(YOUR TASK) Repeat everything in the listing below. Keep each line exact.

───── GIVEN ENTRIES ─────

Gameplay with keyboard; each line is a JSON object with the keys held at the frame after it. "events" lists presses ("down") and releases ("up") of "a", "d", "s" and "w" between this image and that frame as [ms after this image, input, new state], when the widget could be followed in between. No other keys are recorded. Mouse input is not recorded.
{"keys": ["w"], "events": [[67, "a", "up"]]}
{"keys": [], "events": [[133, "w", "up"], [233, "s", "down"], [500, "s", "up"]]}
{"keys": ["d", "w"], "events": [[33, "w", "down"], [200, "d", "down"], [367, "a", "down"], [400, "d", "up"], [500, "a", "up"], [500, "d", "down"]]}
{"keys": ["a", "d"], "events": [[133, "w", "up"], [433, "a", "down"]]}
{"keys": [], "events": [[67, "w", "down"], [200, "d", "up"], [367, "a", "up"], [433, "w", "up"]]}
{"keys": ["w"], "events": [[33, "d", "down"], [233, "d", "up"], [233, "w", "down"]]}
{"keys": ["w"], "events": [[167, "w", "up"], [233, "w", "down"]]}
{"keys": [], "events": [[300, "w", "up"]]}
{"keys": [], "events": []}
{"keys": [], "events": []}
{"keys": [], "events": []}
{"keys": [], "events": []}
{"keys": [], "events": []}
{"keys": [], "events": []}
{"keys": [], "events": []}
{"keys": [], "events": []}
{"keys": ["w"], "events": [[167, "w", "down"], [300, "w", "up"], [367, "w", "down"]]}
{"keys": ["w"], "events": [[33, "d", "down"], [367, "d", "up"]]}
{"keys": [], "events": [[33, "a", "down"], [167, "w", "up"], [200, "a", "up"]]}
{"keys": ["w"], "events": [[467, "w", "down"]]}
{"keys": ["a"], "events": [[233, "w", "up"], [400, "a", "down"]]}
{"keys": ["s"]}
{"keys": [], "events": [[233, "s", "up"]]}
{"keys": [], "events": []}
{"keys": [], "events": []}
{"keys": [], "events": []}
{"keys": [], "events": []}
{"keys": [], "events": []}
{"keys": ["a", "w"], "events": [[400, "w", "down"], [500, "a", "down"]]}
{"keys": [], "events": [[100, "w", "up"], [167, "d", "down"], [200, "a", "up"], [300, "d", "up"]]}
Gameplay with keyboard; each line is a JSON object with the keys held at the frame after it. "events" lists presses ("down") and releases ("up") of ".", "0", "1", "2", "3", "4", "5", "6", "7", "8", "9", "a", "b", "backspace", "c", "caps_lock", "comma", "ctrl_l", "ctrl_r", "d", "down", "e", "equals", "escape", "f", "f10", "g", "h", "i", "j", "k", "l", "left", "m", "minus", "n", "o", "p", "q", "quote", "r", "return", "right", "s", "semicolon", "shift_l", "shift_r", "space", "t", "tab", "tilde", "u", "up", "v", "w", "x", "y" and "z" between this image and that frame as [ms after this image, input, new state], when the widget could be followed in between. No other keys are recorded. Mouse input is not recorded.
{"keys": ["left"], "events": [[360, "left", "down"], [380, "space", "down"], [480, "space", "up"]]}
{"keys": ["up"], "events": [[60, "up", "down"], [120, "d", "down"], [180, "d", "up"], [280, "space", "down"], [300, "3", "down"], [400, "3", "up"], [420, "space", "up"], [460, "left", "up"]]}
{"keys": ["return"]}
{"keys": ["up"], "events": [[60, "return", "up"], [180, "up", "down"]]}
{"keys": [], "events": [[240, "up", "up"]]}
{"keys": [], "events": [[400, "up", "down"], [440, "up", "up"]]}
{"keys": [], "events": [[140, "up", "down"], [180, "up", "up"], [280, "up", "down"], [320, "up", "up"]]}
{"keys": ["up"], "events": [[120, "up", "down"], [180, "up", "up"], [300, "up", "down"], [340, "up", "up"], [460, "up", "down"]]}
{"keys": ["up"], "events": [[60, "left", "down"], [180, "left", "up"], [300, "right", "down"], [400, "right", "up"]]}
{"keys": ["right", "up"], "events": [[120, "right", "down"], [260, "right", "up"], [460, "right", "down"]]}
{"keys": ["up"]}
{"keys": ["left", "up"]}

─────

(RESPONSE FOR THIS EXERCISE)
Gameplay with keyboard; each line is a JSON object with the keys held at the frame after it. "events" lists presses ("down") and releases ("up") of "a", "d", "s" and "w" between this image and that frame as [ms after this image, input, new state], when the widget could be followed in between. No other keys are recorded. Mouse input is not recorded.
{"keys": ["w"], "events": [[67, "a", "up"]]}
{"keys": [], "events": [[133, "w", "up"], [233, "s", "down"], [500, "s", "up"]]}
{"keys": ["d", "w"], "events": [[33, "w", "down"], [200, "d", "down"], [367, "a", "down"], [400, "d", "up"], [500, "a", "up"], [500, "d", "down"]]}
{"keys": ["a", "d"], "events": [[133, "w", "up"], [433, "a", "down"]]}
{"keys": [], "events": [[67, "w", "down"], [200, "d", "up"], [367, "a", "up"], [433, "w", "up"]]}
{"keys": ["w"], "events": [[33, "d", "down"], [233, "d", "up"], [233, "w", "down"]]}
{"keys": ["w"], "events": [[167, "w", "up"], [233, "w", "down"]]}
{"keys": [], "events": [[300, "w", "up"]]}
{"keys": [], "events": []}
{"keys": [], "events": []}
{"keys": [], "events": []}
{"keys": [], "events": []}
{"keys": [], "events": []}
{"keys": [], "events": []}
{"keys": [], "events": []}
{"keys": [], "events": []}
{"keys": ["w"], "events": [[167, "w", "down"], [300, "w", "up"], [367, "w", "down"]]}
{"keys": ["w"], "events": [[33, "d", "down"], [367, "d", "up"]]}
{"keys": [], "events": [[33, "a", "down"], [167, "w", "up"], [200, "a", "up"]]}
{"keys": ["w"], "events": [[467, "w", "down"]]}
{"keys": ["a"], "events": [[233, "w", "up"], [400, "a", "down"]]}
{"keys": ["s"]}
{"keys": [], "events": [[233, "s", "up"]]}
{"keys": [], "events": []}
{"keys": [], "events": []}
{"keys": [], "events": []}
{"keys": [], "events": []}
{"keys": [], "events": []}
{"keys": ["a", "w"], "events": [[400, "w", "down"], [500, "a", "down"]]}
{"keys": [], "events": [[100, "w", "up"], [167, "d", "down"], [200, "a", "up"], [300, "d", "up"]]}
Gameplay with keyboard; each line is a JSON object with the keys held at the frame after it. "events" lists presses ("down") and releases ("up") of ".", "0", "1", "2", "3", "4", "5", "6", "7", "8", "9", "a", "b", "backspace", "c", "caps_lock", "comma", "ctrl_l", "ctrl_r", "d", "down", "e", "equals", "escape", "f", "f10", "g", "h", "i", "j", "k", "l", "left", "m", "minus", "n", "o", "p", "q", "quote", "r", "return", "right", "s", "semicolon", "shift_l", "shift_r", "space", "t", "tab", "tilde", "u", "up", "v", "w", "x", "y" and "z" between this image and that frame as [ms after this image, input, new state], when the widget could be followed in between. No other keys are recorded. Mouse input is not recorded.
{"keys": ["left"], "events": [[360, "left", "down"], [380, "space", "down"], [480, "space", "up"]]}
{"keys": ["up"], "events": [[60, "up", "down"], [120, "d", "down"], [180, "d", "up"], [280, "space", "down"], [300, "3", "down"], [400, "3", "up"], [420, "space", "up"], [460, "left", "up"]]}
{"keys": ["return"]}
{"keys": ["up"], "events": [[60, "return", "up"], [180, "up", "down"]]}
{"keys": [], "events": [[240, "up", "up"]]}
{"keys": [], "events": [[400, "up", "down"], [440, "up", "up"]]}
{"keys": [], "events": [[140, "up", "down"], [180, "up", "up"], [280, "up", "down"], [320, "up", "up"]]}
{"keys": ["up"], "events": [[120, "up", "down"], [180, "up", "up"], [300, "up", "down"], [340, "up", "up"], [460, "up", "down"]]}
{"keys": ["up"], "events": [[60, "left", "down"], [180, "left", "up"], [300, "right", "down"], [400, "right", "up"]]}
{"keys": ["right", "up"], "events": [[120, "right", "down"], [260, "right", "up"], [460, "right", "down"]]}
{"keys": ["up"]}
{"keys": ["left", "up"]}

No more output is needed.